Figure 4

Aβ- and nicotine-induced activation of ERK is decreased by the α7nAChR inhibitor MLA. Hippocampal slice cultures were pretreated for 30 min with media in the presence or absence of MLA (10 nM) followed by incubation with Aβ (100 nM, 5 min). A) Western blots. Phospho-ERK immunoreactivity was normalized to total ERK and expressed as percent of control. Data represent the mean ± SEM. n = 3-6; *p < 0.01. B) Immunocytochemistry. Confocal images were obtained from slices that were double labeled using antibodies specific for phospho-ERK (red) and the neuronal marker NeuN (green). Dual labeling is indicated by yellow/orange. Hippocampal slice cultures were pretreated for 30 min with media in the presence or absence of MLA (10 nM) followed by incubation with nicotine (500 nM, 5 min). C) Western blots. Phospho-ERK immunoreactivity was normalized to total ERK and expressed as percent of control.
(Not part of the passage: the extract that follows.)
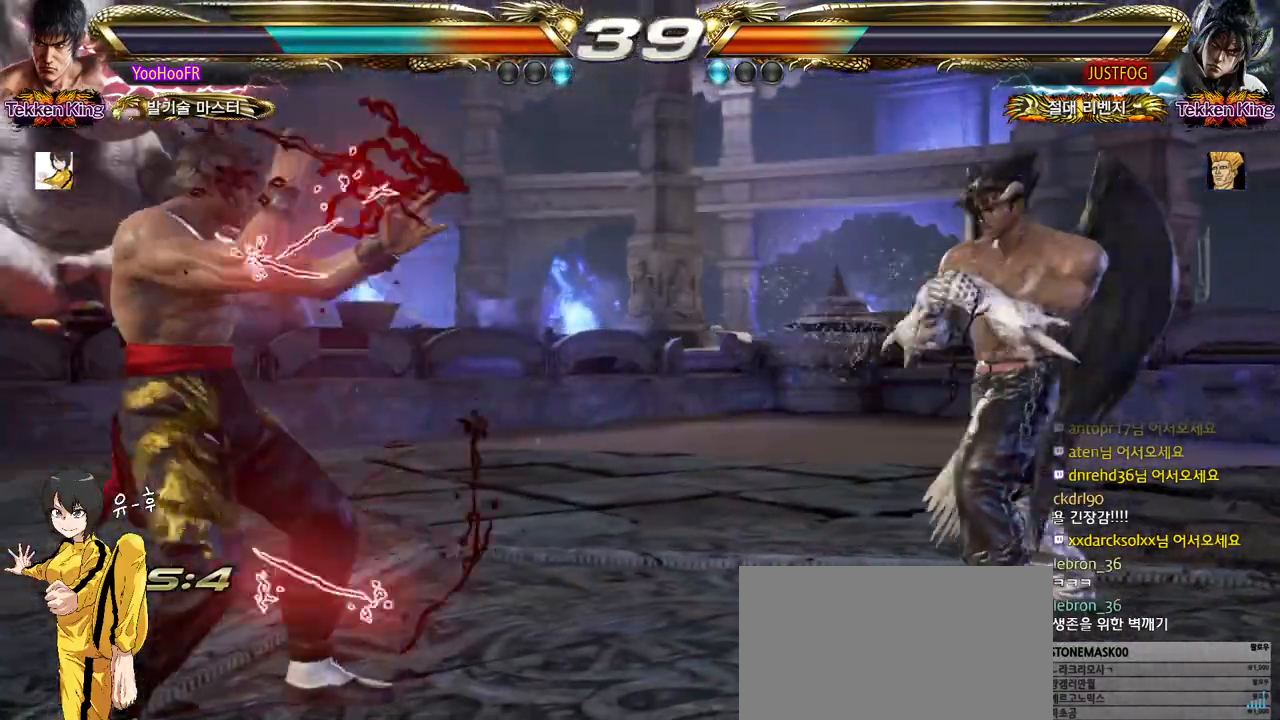
{"buttons": ["TRIANGLE"], "left_stick": "down-right", "events": [[433, "TRIANGLE", "down"], [433, "left_stick", "down-right"]]}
Data represent the mean ± SEM. n = 3-6, **p < 0.001. D) Immunocytochemistry. Confocal images were obtained from slices that were double labeled using antibodies specific for phospho-ERK (red) and the neuronal marker NeuN (green). Dual labeling is indicated by yellow/orange. Images were taken with a 20× objective and the scale bar represents 50 μm.